In the last three years, with support from the Community Foundation of Broward, Broward County Public Schools, the National Wildlife Federation and NatureScape Broward have worked closely with the cities of Lauderdale Lakes, North Lauderdale, Lauderhill, Sunrise, Tamarac and Margate to engage residents in learning about and planting native trees throughout the community. Together, in the last three years we have:

1)  Installed 15 “Broward Habitat Connectivity Project” sites. These are major habitat improvements with large native trees planted with residents at local parks and schools.

Garden and tree planting at Boyd Anderson HS in Florida. Credit: Patrick Fitzgerald / NWF

2)  Given away or planted 30,000 native trees through more than 50 public events and educational workshops.
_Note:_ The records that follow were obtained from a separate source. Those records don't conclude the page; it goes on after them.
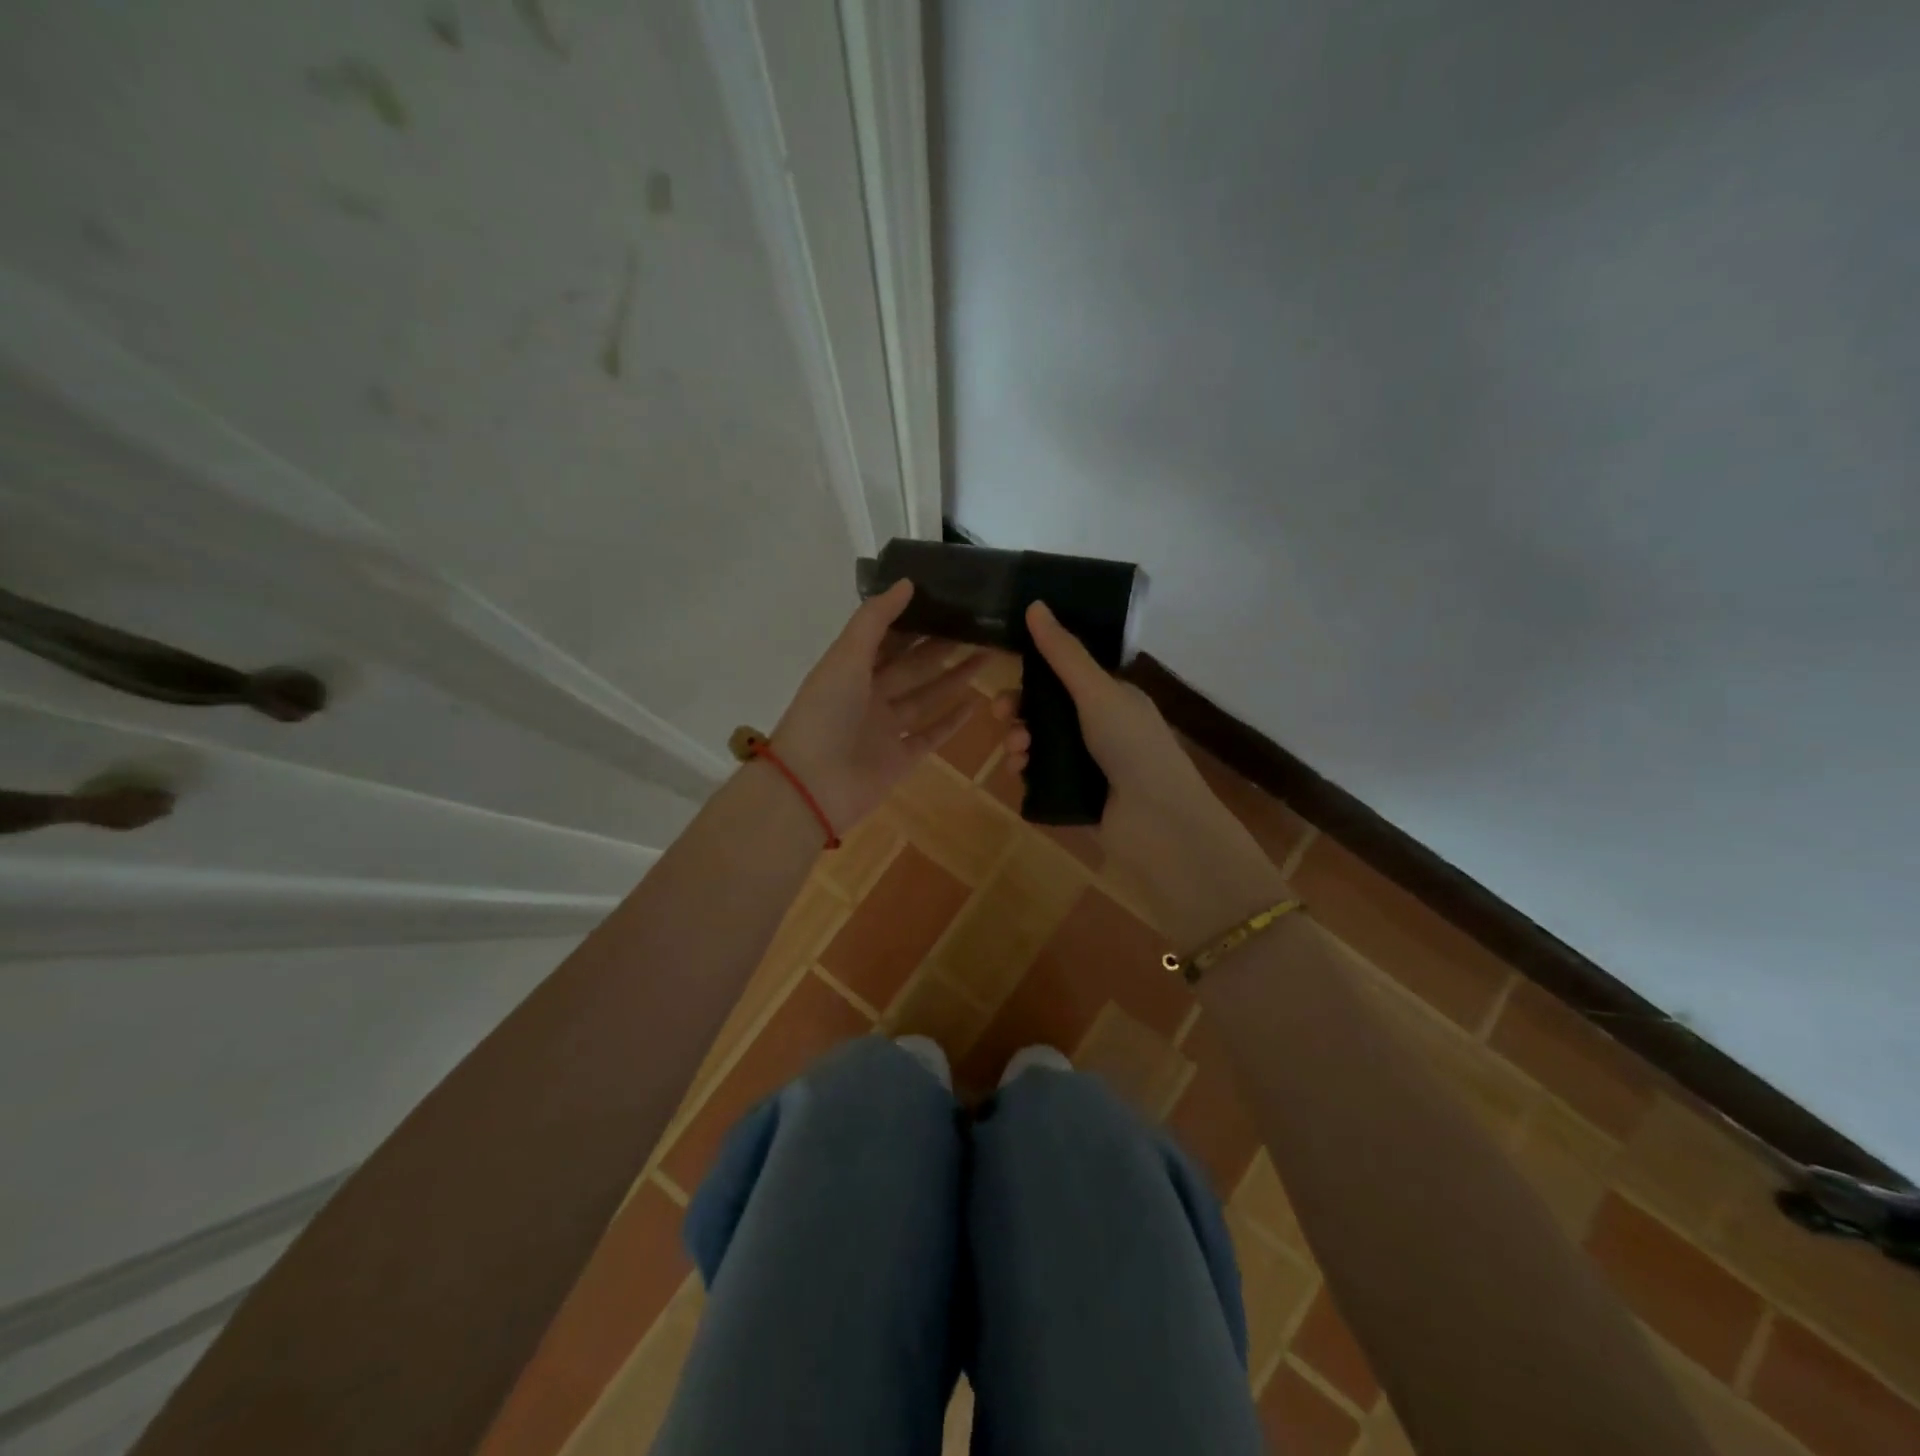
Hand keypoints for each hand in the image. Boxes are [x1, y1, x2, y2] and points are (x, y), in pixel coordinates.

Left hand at [770, 581, 982, 831]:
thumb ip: (875, 619)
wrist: (812, 786)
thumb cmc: (825, 713)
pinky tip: (976, 702)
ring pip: (926, 698)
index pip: (887, 638)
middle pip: (912, 666)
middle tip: (979, 626)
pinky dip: (952, 721)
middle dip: (942, 647)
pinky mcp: (900, 759)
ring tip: (987, 656)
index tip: (947, 600)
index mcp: (850, 669)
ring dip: (955, 678)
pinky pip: (930, 736)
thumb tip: (907, 582)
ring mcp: (885, 730)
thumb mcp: (846, 656)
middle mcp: (868, 696)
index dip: (914, 619)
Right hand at [995, 602, 1289, 946]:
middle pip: (1044, 710)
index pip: (1063, 676)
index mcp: (1111, 697)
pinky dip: (1025, 770)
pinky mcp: (1075, 795)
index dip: (1032, 674)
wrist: (1158, 823)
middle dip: (1018, 710)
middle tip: (1000, 714)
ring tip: (1018, 751)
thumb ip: (1063, 653)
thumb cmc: (1132, 747)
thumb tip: (1036, 604)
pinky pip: (1039, 775)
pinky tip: (1020, 772)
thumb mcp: (1096, 692)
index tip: (1008, 674)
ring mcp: (1087, 764)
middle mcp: (1099, 727)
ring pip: (1037, 743)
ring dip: (1019, 740)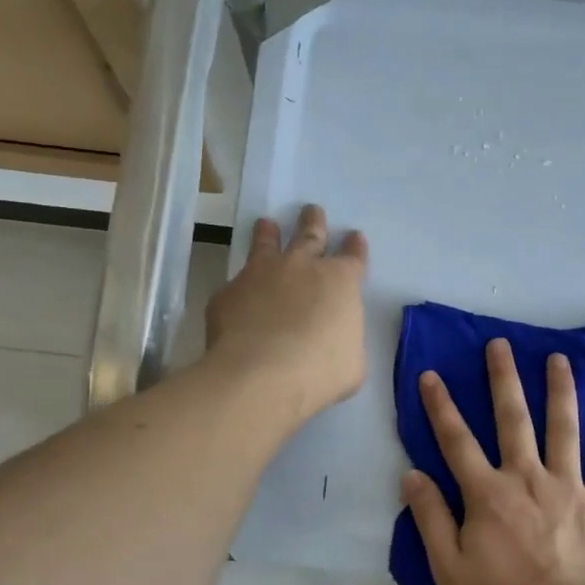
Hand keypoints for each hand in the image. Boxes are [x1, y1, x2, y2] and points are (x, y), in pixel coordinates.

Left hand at [205, 205, 368, 423]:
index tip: (355, 236)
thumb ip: (344, 340)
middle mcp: (302, 267)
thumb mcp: (352, 361)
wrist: (262, 375)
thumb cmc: (320, 372)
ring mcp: (262, 274)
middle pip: (310, 235)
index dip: (355, 248)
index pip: (353, 258)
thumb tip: (335, 339)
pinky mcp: (229, 292)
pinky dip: (240, 285)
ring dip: (268, 233)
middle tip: (312, 209)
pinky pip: (236, 283)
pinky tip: (236, 293)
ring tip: (266, 224)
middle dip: (313, 221)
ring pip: (267, 243)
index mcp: (340, 283)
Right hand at [402, 337, 584, 584]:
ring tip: (559, 359)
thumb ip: (430, 518)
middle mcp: (527, 477)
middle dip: (503, 379)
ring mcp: (568, 486)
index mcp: (488, 493)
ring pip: (564, 428)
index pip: (456, 441)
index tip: (431, 374)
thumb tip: (412, 475)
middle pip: (513, 419)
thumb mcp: (449, 569)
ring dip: (560, 391)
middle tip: (499, 344)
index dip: (440, 406)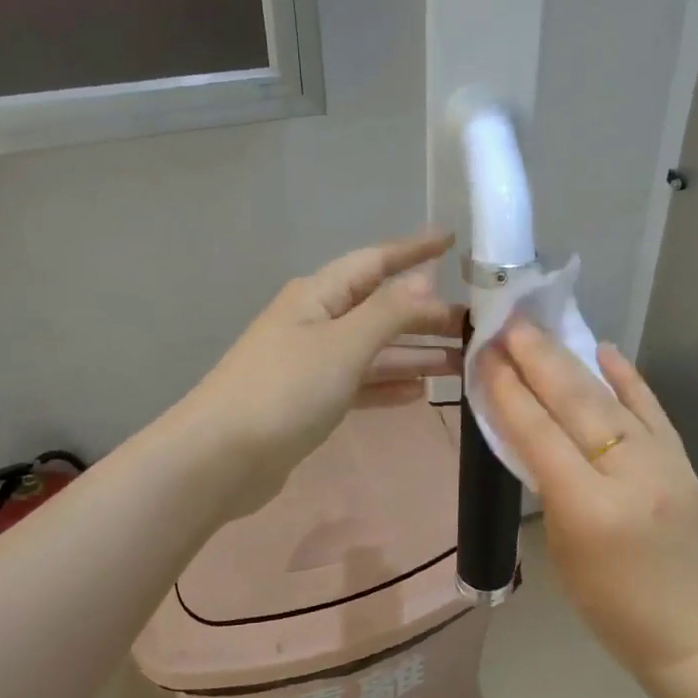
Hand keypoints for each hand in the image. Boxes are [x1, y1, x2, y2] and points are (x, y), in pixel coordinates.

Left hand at [179, 230, 463, 516]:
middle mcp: (316, 322)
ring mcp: (311, 363)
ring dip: (416, 353)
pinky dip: (388, 384)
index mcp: (319, 295)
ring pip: (374, 349)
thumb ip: (388, 312)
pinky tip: (419, 393)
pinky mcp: (310, 401)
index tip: (451, 239)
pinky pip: (360, 384)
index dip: (413, 249)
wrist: (220, 458)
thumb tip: (425, 279)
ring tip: (462, 362)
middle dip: (427, 315)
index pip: (375, 262)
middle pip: (380, 309)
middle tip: (476, 325)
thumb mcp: (343, 345)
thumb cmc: (284, 391)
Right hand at [480, 320, 697, 676]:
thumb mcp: (561, 547)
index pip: (539, 434)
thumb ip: (546, 483)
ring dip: (571, 359)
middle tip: (508, 325)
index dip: (507, 391)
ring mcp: (663, 462)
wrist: (688, 631)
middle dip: (537, 359)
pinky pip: (651, 408)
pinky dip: (626, 377)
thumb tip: (529, 426)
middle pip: (575, 404)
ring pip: (610, 398)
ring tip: (540, 329)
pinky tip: (603, 350)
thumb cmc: (607, 605)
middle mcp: (628, 474)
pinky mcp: (683, 459)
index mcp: (587, 508)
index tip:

A tree giveaway and workshop in Lauderhill, FL. Credit: Patrick Fitzgerald / NWF

3)  Registered the cities of Lauderdale Lakes, North Lauderdale, Lauderhill, Sunrise, Tamarac and Margate in the National Wildlife Federation’s Community Wildlife Habitat program to make their communities greener and increase tree canopy over the long-term.

Together we are working to address the inequitable distribution of tree canopy in Broward County and at the same time helping to address the impacts of the extinction crisis and global climate change.